Bilski v. Kappos.
The machine-or-transformation test is not the sole test for patent eligibility under §101.
As stated by Justice Kennedy in the opinion of the Court, the question in this case turned on whether a patent can be issued for a claimed invention designed for the business world. The Bilski patent application claimed a procedure for instructing buyers and sellers how to protect against the risk of price fluctuations in a discrete section of the economy.
35 U.S.C. 101 specifies that “[w]hoever invents or discovers any new and useful process, machine, manufacture, or composition of matter, or any new and useful improvement thereof, may obtain a patent therefor, subject to the conditions and requirements of this title”. Supreme Court precedents provide three specific exceptions to §101’s broad principles, namely that “laws of nature, physical phenomena, and abstract ideas” are not patent-eligible subject matter.
The USPTO Examiner had earlier rejected Bilski’s claims as “not directed to the technological arts”. Upon appeal to the Board of Patent Appeals and Intereferences (BPAI), the BPAI affirmed on the grounds that the application involved only mental steps that do not transform physical matter and was directed to an abstract idea. The Court of Appeals for the Federal Circuit (CAFC) heard the case, and affirmed the decisions of the Examiner and the BPAI. However, the CAFC went further to rule that the “machine-or-transformation test” was the sole test to be used for determining the patentability of a “process” under the Patent Act, 35 U. S. C. §101.
In the opinion, the Supreme Court affirmed the decisions of the USPTO and lower courts, which held that the Bilski invention was not patent-eligible subject matter. In particular, the Court found that the Bilski invention is an unpatentable “abstract idea”.
The Supreme Court disagreed with the CAFC’s adoption of the machine-or-transformation test as the sole test for what constitutes a “process”, however. The Supreme Court ruled that the machine-or-transformation test is just an important and useful clue in determining whether an invention is patent-eligible subject matter. Thus, the Court’s guidepost precedents in the patent cases of Benson, Flook, and Diehr , which affirm that “laws of nature, physical phenomena, and abstract ideas” are exceptions to the patentable subject matter requirements of §101, should broadly control any inquiry as to whether an invention is patent-eligible subject matter.
Of particular interest to patent practitioners is that the opinion holds that a business method is simply one kind of “method” that is, at least in some circumstances, eligible for patenting under §101. Business methods cannot be categorically excluded as patent-eligible subject matter under §101. This contrasts starkly with the position taken by Justice Stevens in his lengthy concurrence (a dissent of sorts), which would have held that a series of steps for conducting business is not, in itself, patentable subject matter.
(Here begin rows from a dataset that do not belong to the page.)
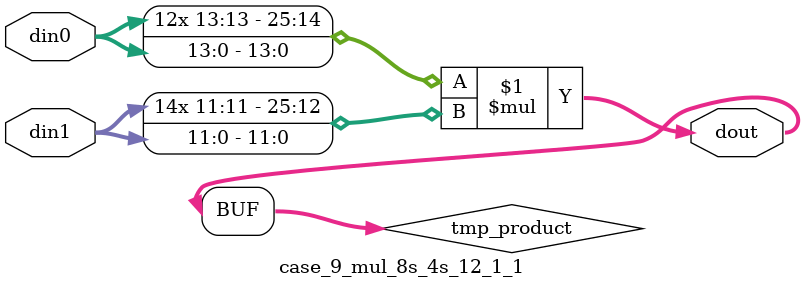
<source format=v>

`timescale 1 ns / 1 ps

 module case_9_mul_8s_4s_12_1_1(din0, din1, dout);
parameter ID = 1;
parameter NUM_STAGE = 0;
parameter din0_WIDTH = 14;
parameter din1_WIDTH = 12;
parameter dout_WIDTH = 26;

input [din0_WIDTH - 1 : 0] din0; 
input [din1_WIDTH - 1 : 0] din1; 
output [dout_WIDTH - 1 : 0] dout;

wire signed [dout_WIDTH - 1 : 0] tmp_product;



























assign tmp_product = $signed(din0) * $signed(din1);








assign dout = tmp_product;





















endmodule

</source>
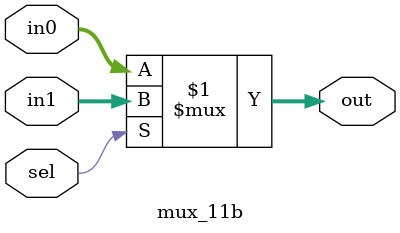
<source format=v>
`timescale 1ns/1ps
module mux_11b (in0, in1, sel, out);
	
	input [10:0] in0, in1;
	input sel;
	output [10:0] out;

assign out = (sel) ? in1 : in0;

endmodule
</source>
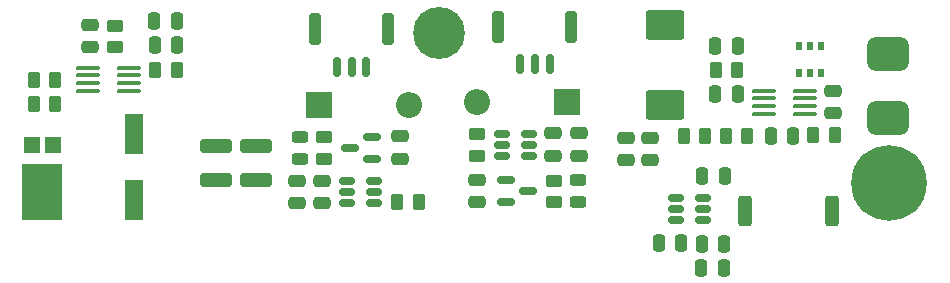
<source format=gts>
G04 #@! TF.GenerationSoftware,KiCad,Pcbnew,8.0.0*
G04 #@! TF.CreationDate,2024-10-21T16:28:35+02:00*
G04 #@! TF.ProjectId,BatteryBridge,42617474-6572-4794-9272-696467652e6b,rev?*
G04 #@! TF.SameCoordinates,Original*
G04 #@! TF.FileFunction,Soldermask,Top*
G04 #@! TF.FilePolarity,Negative*
%FSLAX46Y46*%
G04 Gerber Fmt 4.6, Leading zero omitted, Abs format (unit mm)*
G04 Created by KiCad (PCBNEW 8.0.0) date 2024-10-21 16:28:35*
%MOMM*%
%LPD*%
G01*
G04 APERTURE LIST*
G04 Aperture macros list*
%AMRoundRect*
0 Rectangle with rounded corners*
0 $1 Rounding radius*
0 $2 $3 $4 $5 $6 $7 $8 $9 X,Y pos of 4 corners*
0 Add a 4 corners polygon primitive as box body*
4,1,4,$2,$3,$4,$5,$6,$7,$8,$9,$2,$3,0*
0 Add four circle primitives for the rounded corners*
1,1,$1+$1,$2,$3*
1,1,$1+$1,$4,$5*
1,1,$1+$1,$6,$7*
1,1,$1+$1,$8,$9*
0 Add four rect primitives between the rounded corners*
20,1,$1+$1,$2,$3,$4,$5,0*
20,1,$1+$1,$4,$5,$6,$7,0*
20,1,$1+$1,$6,$7,$8,$9,0*
20,1,$1+$1,$8,$9,$2,$3,0*%
G04 Aperture macros list end*
%ADD10RoundRect,0.250000X-0.475000X0.250000X-0.475000X-0.250000X0.475000X-0.250000X0.475000X0.250000X0*%
%ADD11RoundRect,0.150000X-0.512500X-0.150000X0.512500X-0.150000X0.512500X0.150000X-0.512500X0.150000X0*%
%ADD12R,1.600000X3.500000*%
%ADD13RoundRect,0.250000X0.475000X-0.250000X0.475000X0.250000X-0.475000X0.250000X-0.475000X-0.250000X0*%
%ADD14RoundRect,0.250000X0.250000X0.475000X-0.250000X0.475000X-0.250000X-0.475000X0.250000X-0.475000X0*%
%ADD15RoundRect,0.250000X0.262500X0.450000X-0.262500X0.450000X-0.262500X-0.450000X0.262500X-0.450000X0*%
%ADD16RoundRect,0.250000X-0.450000X0.262500X-0.450000X-0.262500X0.450000X-0.262500X0.450000X0.262500X0*%
%ADD17RoundRect,0.250000X-0.262500X-0.450000X0.262500X-0.450000X0.262500X0.450000X-0.262500X0.450000X0*%
%ADD18RoundRect,0.243750X-0.456250X0.243750X-0.456250X-0.243750X0.456250X-0.243750X0.456250X0.243750X0*%
%ADD19RoundRect,0.100000X-0.900000X-0.100000X0.900000X-0.100000X0.900000X0.100000X-0.900000X0.100000X0*%
%ADD20RoundRect,0.250000X1.400000X1.000000X-1.400000X1.000000X-1.400000X-1.000000X1.400000X-1.000000X0*%
%ADD21R,0.510000X0.700000*%
%ADD22RoundRect,0.250000X1.100000X-0.325000X1.100000X0.325000X-1.100000X0.325000X-1.100000X-0.325000X0*%
%ADD23RoundRect,0.250000X-0.250000X-0.475000X0.250000X-0.475000X0.250000X0.475000X-0.250000X0.475000X0*%
%ADD24RoundRect,0.150000X0.150000X0.700000X-0.150000X0.700000X-0.150000X-0.700000X0.150000X-0.700000X0*%
%ADD25RoundRect,0.250000X0.250000X1.100000X-0.250000X1.100000X-0.250000X-1.100000X0.250000X-1.100000X0*%
%ADD26C,2.600000*%
%ADD27C,4.400000*%
%ADD28RoundRect,0.150000X-0.587500X-0.150000X0.587500X-0.150000X0.587500X0.150000X-0.587500X0.150000X0*%
%ADD29RoundRect,0.250000X0.450000X-0.262500X0.450000X0.262500X-0.450000X0.262500X-0.450000X-0.262500X0*%
%ADD30RoundRect,0.150000X0.512500X0.150000X-0.512500X0.150000X-0.512500X-0.150000X0.512500X-0.150000X0*%
%ADD31RoundRect,0.300000X-0.300000X1.000000X-0.300000X-1.000000X0.300000X-1.000000X0.300000X1.000000X0*%
%ADD32C,0.800000*%
%ADD33C,6.400000*%
%ADD34RoundRect,0.737500X-1.012500X-0.737500X1.012500X-0.737500X1.012500X0.737500X-1.012500X0.737500X0*%
%ADD35R,2.200000X2.200000*%
%ADD36O,2.200000X2.200000*%
%ADD37RoundRect,0.150000X0.587500X0.150000X-0.587500X0.150000X-0.587500X-0.150000X0.587500X-0.150000X0*%
%ADD38R,1.390000X1.400000*%
%ADD39R,3.360000X4.860000*%
%ADD40RoundRect,0.243750X0.456250X-0.243750X0.456250X0.243750X-0.456250X0.243750X-0.456250X-0.243750X0*%
G04 APERTURE END LIST*
D10*
X125867200Y-88900000D03*
X125867200Y-90800000D03*
X121884400Y-88550000D03*
X121884400Y-90450000D03*
D11*
X102287500Y-92565000D03*
X102287500Y-93515000D03*
X102287500Y-94465000D03*
X104562500Y-94465000D03*
X104562500Y-93515000D03*
X104562500Y-92565000D03*
D12*
X84200000Y-94195200D03*
X84200000Y-88595200D03*
D13*
X98042500Y-94445000D03*
X98042500Y-92545000D03*
D14*
X140042400Y-88775400D03*
X138142400Y-88775400D03*
D15*
X77562500Y-86050000D03*
X75737500Y-86050000D03*
D16*
X100350000Y-88862500D03*
X100350000Y-90687500D03*
X82600000Y-79437500D03*
X82600000Y-81262500D03*
D15*
X108354500Y-94386400D03*
X106529500Y-94386400D03*
D17*
X133487500Y-83200000D03*
X135312500Y-83200000D03*
D18*
X98320000Y-88857500D03*
X98320000Y-90732500D03*
D14*
X130568000Y-97827200D03*
X128668000Y-97827200D03*
D13*
X143450000Y-86850000D03*
X143450000Y-84950000D03*
X100172500Y-94455000D03*
X100172500Y-92555000D03*
D17*
X75737500Y-84000000D03*
X77562500Y-84000000D03*
D19*
X137600800Y-84928000D03*
X137600800Y-85568000D03*
X137600800Y-86228000D03*
X137600800Y-86868000D03*
X141020800Y-86868000D03*
X141020800Y-86228000D03*
X141020800Y-85568000D03*
X141020800Y-84928000D03*
D10*
X106760000Y-88775000D03*
X106760000Y-90675000D03*
D13*
X113231900Y-94358100D03*
X113231900Y-92458100D03*
D20*
X129200000Y-86150000D03*
X129200000Y-79350000D03*
D21*
X140494400Y-83433000D03*
X141444400Y-83433000D03*
X142394400Y-83433000D03*
X142394400Y-81113000D03*
X141444400Y-81113000D03*
X140494400Y-81113000D03*
D22*
X91150000Y-92525000D03*
X91150000Y-89575000D03*
D23*
X86000000Y-81100000D03*
X87900000Y-81100000D03*
D15*
X136142100Y-88798400D03*
X134317100Y-88798400D03*
D24*
X119420000Y-82710000D03*
X118170000Y-82710000D03*
X116920000Y-82710000D03*
D25*
X121270000Y-79510000D03*
X115070000Y-79510000D03*
D26*
X110030000Y-80030000D03*
D27*
X110030000Y-80030000D03*
D23*
X132260000Y-99918000D03*
X134160000Y-99918000D03*
D14*
X135350000Y-81150000D03*
X133450000Y-81150000D03*
D22*
X94550000Y-92525000D03*
X94550000Y-89575000D03*
D24*
X103900000Y-82930000D03*
X102650000Y-82930000D03*
X101400000Y-82930000D03*
D25*
X105750000Y-79730000D03*
X99550000Y-79730000D03*
D10*
X119700000Y-88550000D03*
X119700000Y-90450000D03*
D15*
X132588000Y-88798400D03*
X130763000Y-88798400D03*
D23*
X132290000Y-97878000D03*
X134190000Y-97878000D03*
D14*
X134250000Y-92145600D03*
X132350000Y-92145600D03*
D19*
X80349200Y-82976800D03*
X80349200Y-83616800D03*
X80349200Y-84276800D03*
X80349200Y-84916800D03*
X83769200Y-84916800D03*
X83769200Y-84276800D03*
X83769200Y-83616800D03*
X83769200Y-82976800D03*
D28*
X115698000Y-92458100D03*
X115698000Y-94358100D03*
X117573000Y-93408100D03*
D29*
X119800000Y-94362500D03*
X119800000Y-92537500D03*
D30*
X117651500Y-90482100D03*
X117651500Y-89532100D03*
X117651500Y-88582100D03*
X115376500Y-88582100D03*
X115376500Y-89532100D03*
X115376500Y-90482100D03*
D23*
X85950000Y-79000000D03*
X87850000Y-79000000D03*
D31*
X136000000Y-95150000D03*
X143300000Y-95150000D03*
D14*
X135350000Y-85250000D03*
X133450000Y-85250000D03*
D32*
X145783600Y-92710000D03*
X146486544Y-91012944D03*
X146486544Y-94407056D03*
X148183600Y-90310000D03*
D33*
X148183600Y-92710000D03*
D32*
X148183600Y-95110000D03*
X149880656Y-91012944D03*
X149880656Y-94407056D03*
X150583600Y-92710000D03*
D13*
X80466400Y-81250000D03*
X80466400Y-79350000D03*
D11*
X130105300Y-93990500D03*
X130105300Y-94940500D03*
X130105300Y-95890500D03*
X132380300Y-95890500D03*
X132380300Y-94940500D03*
X132380300Y-93990500D03*
D17*
X141749200Y-88724600D03*
X143574200Y-88724600D03*
D34*
X148031200Y-87274400D03*
X148031200Y-81824400D03*
D35*
X99890000Y-86150000D03*
D36*
X107510000Y-86150000D03*
D35*
X120897100Y-85874500D03*
D36*
X113277100Y-85874500D03*
D29*
X113231900Y-90459800D03*
X113231900Y-88634800D03*
D37*
X104387500Y-90725000D03*
X104387500Y-88825000D03*
X102512500Y-89775000D03*
D17*
X86037500Y-83200000D03*
X87862500Y-83200000D03*
D38*
X77400000Y-89550000D03*
X75560000Y-89550000D03*
D39*
X76480000Y-93532000D03*
D10*
X127950000Y-88900000D03*
X127950000Y-90800000D03*
D40*
X121817500Y-94367500D03*
X121817500Y-92492500D03*
M02*

</source>
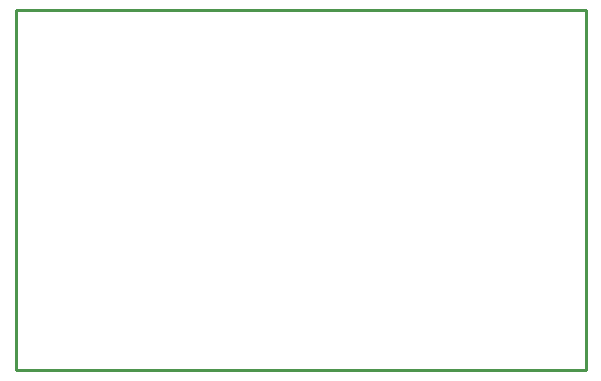
<source format=gko>
G04 Layer: BoardOutline*
G04 EasyEDA v6.4.3, 2020-09-28T11:24:18+02:00*
G04 db6a862be2b4476fa8aa916105e7e4dd,b5629027151c44a780a78c7d9cec2130,10*
G04 Gerber Generator version 0.2*
G04 Scale: 100 percent, Rotated: No, Reflected: No *
G04 Dimensions in inches *
G04 leading zeros omitted , absolute positions ,2 integer and 4 decimal *
%FSLAX24Y24*%
%MOIN*%
G90*
G70D02*

%ADD10C,0.010000*%
G54D10*
G01X19000Y12000D02*
G01X50Y12000D01*
G01X0Y12000D01*
G01X19000Y12000D02*
G01X19000Y7000D01*
G01X19000Y0D01*
G01X0Y0D01*
G01X0Y12000D01*

%LPD*%
M00*
M02*

</source>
JW Note: There are many other Bilski summaries available at your local patent blogs, which delve more into the analysis of this important case. However, the take-home from my reading is fairly simple: 1) business methods are patentable; 2) laws of nature, physical phenomena, and abstract ideas are not patentable (duh); and 3) the machine-or-transformation test can still be used, but only as a “guide” for determining patent-eligibility of an invention.
In fact, 3) appears to already have been implemented into USPTO practices, as evidenced by this memo promulgated to the Examining Corps shortly after the Bilski decision issued. The memo acknowledges that even if the machine-or-transformation is satisfied, it can be rebutted by establishing that the invention does not fall into one of the excluded categories of 2). In my opinion, this was a good decision by the Supreme Court, and certainly a workable outcome for applicants and patent practitioners!